---- Auszug

Weiter nicht einverstanden mit dem "Reservetag" zeigte sich indes SPÖ-Chef Georg Dornauer. Dieser hätte lieber eine Sonderlandtagssitzung zu Ischgl im November gehabt. Und wetterte entsprechend auch am Dienstag: Die Regierungsparteien ÖVP und Grüne würden die Causa weiter klein halten wollen - und würden dabei von der "Schein-Opposition aus FPÖ und NEOS, die zu ihrem Kuschelkurs aus dem April zurückkehren", unterstützt. Gleichzeitig forderte Dornauer weiter personelle Konsequenzen.

Folgen mahnte weiter auch NEOS-Landessprecher Dominik Oberhofer ein - und zwar forderte er den Abgang von Landessanitätsdirektor Franz Katzgraber und des Leiters der Öffentlichkeitsarbeit des Landes, Florian Kurzthaler. In beiden Abteilungen seien "massive Fehler" passiert.

--------
---- Vorliegendes Material

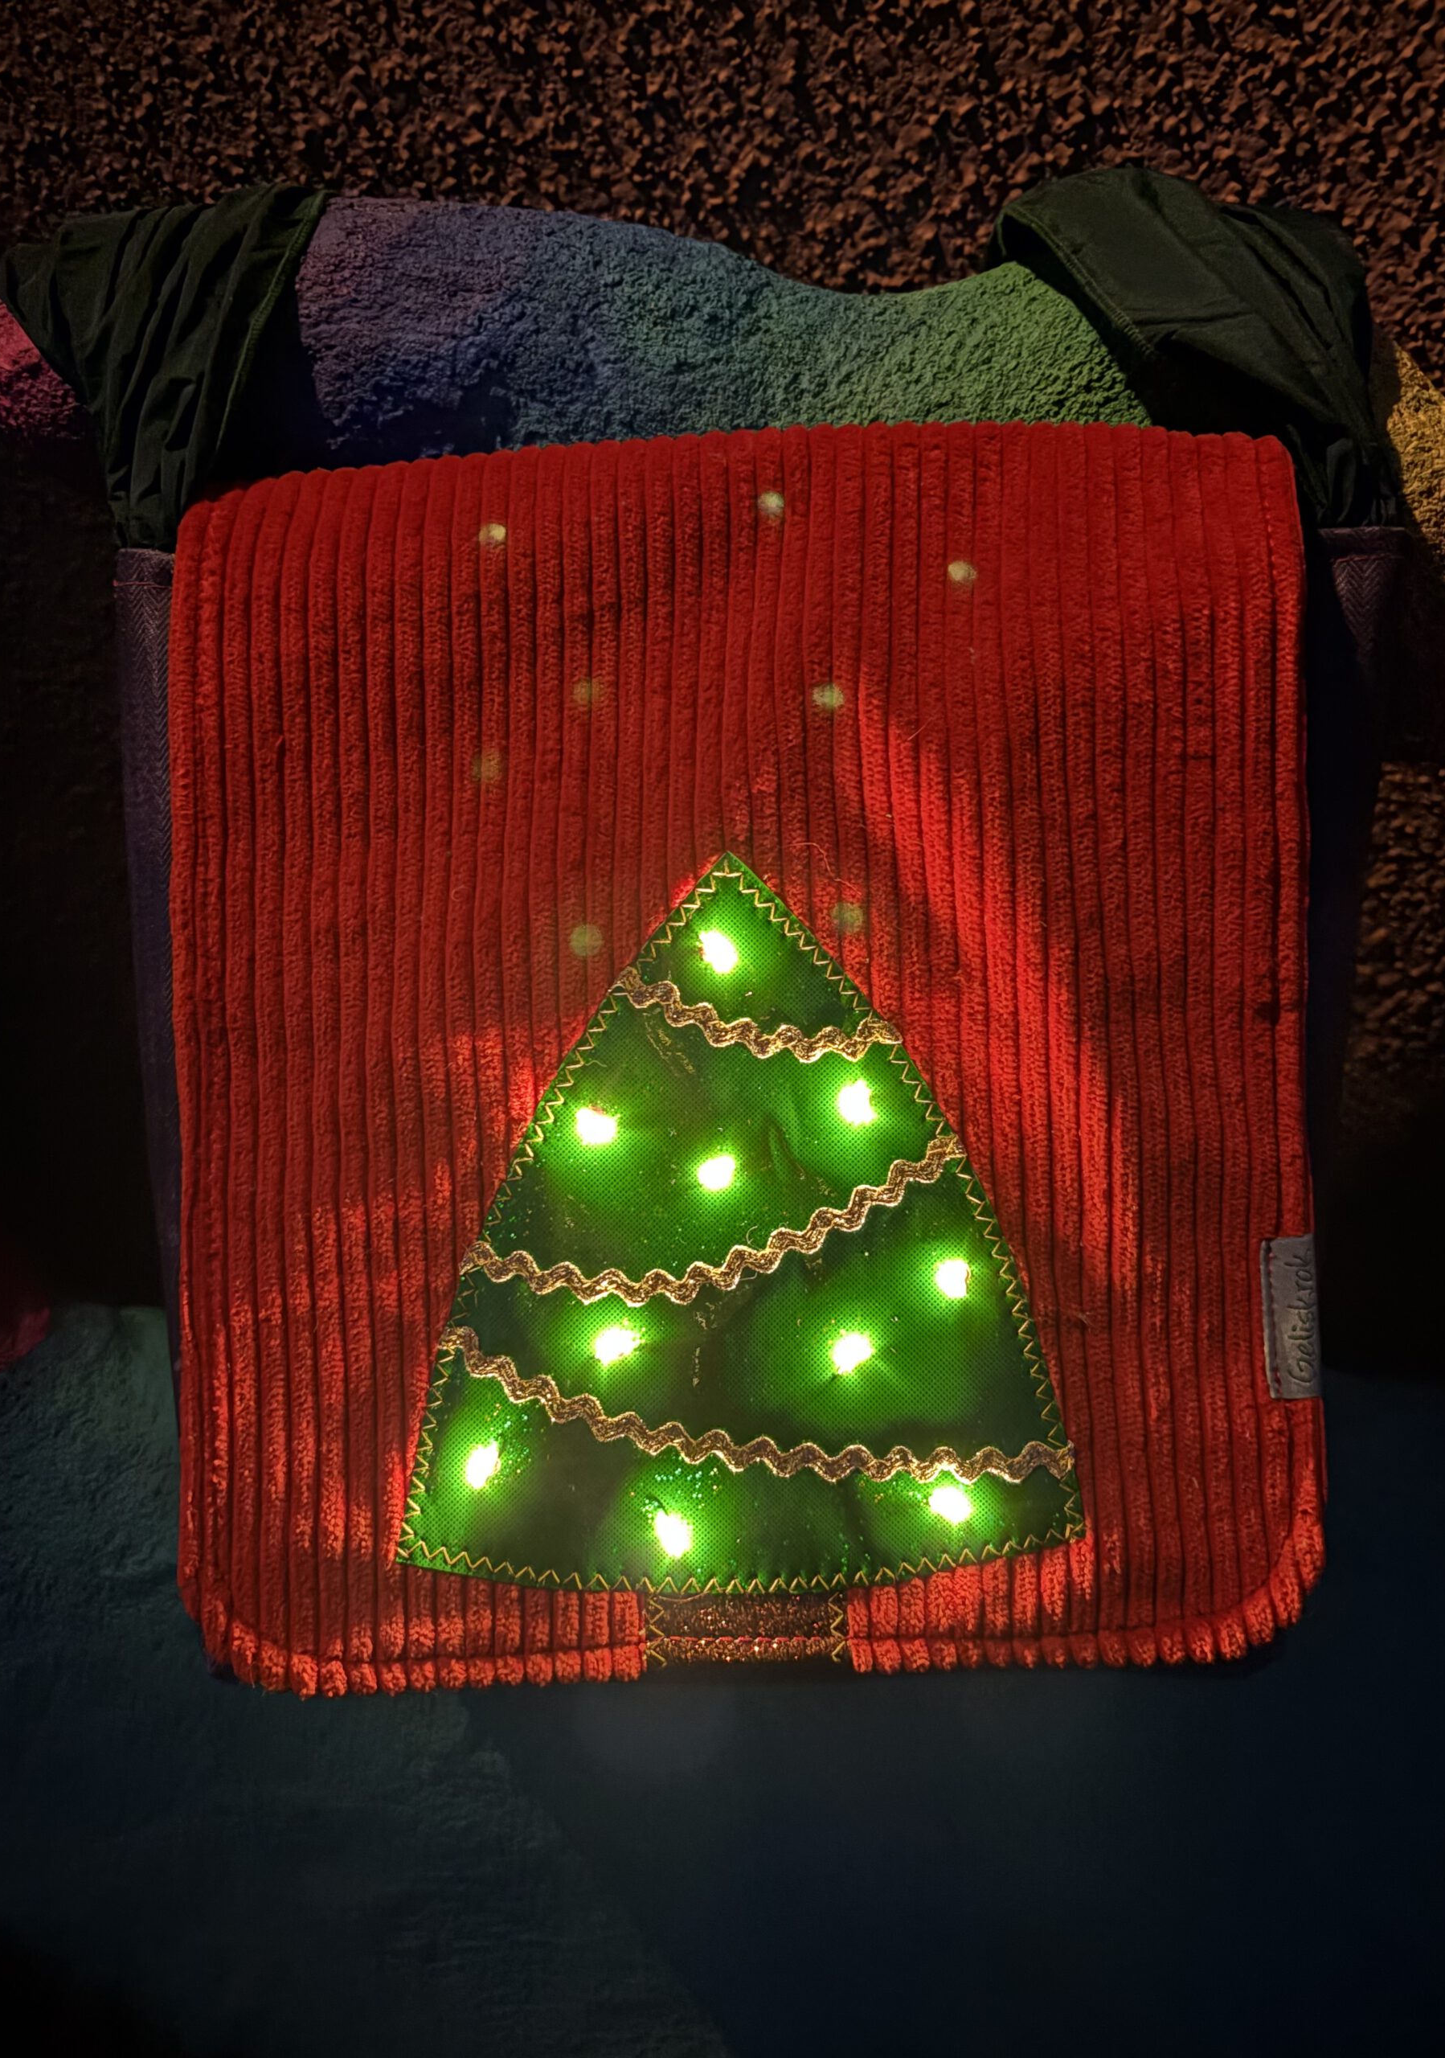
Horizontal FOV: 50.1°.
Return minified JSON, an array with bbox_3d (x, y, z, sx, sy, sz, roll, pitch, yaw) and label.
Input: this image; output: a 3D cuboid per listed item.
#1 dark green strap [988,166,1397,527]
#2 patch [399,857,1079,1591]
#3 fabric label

--------

** Arbeitsauftrag **
Schreibe den Auszug über die Kritik von SPÖ und NEOS im Streit um die Causa Ischgl im Anschluss an seinen letzten Satz weiter.

** Antwort **
Dass es am kommenden Freitag erneut zu Misstrauensanträgen gegen Regierungsmitglieder - etwa Gesundheitslandesrat Bernhard Tilg (ÖVP) - kommen wird, hält Tirols FPÖ-Chef Markus Abwerzger unterdessen für eher unwahrscheinlich. Jetzt gehe es einmal darum, den Bericht zu studieren und dann kontrovers im Landtag zu diskutieren.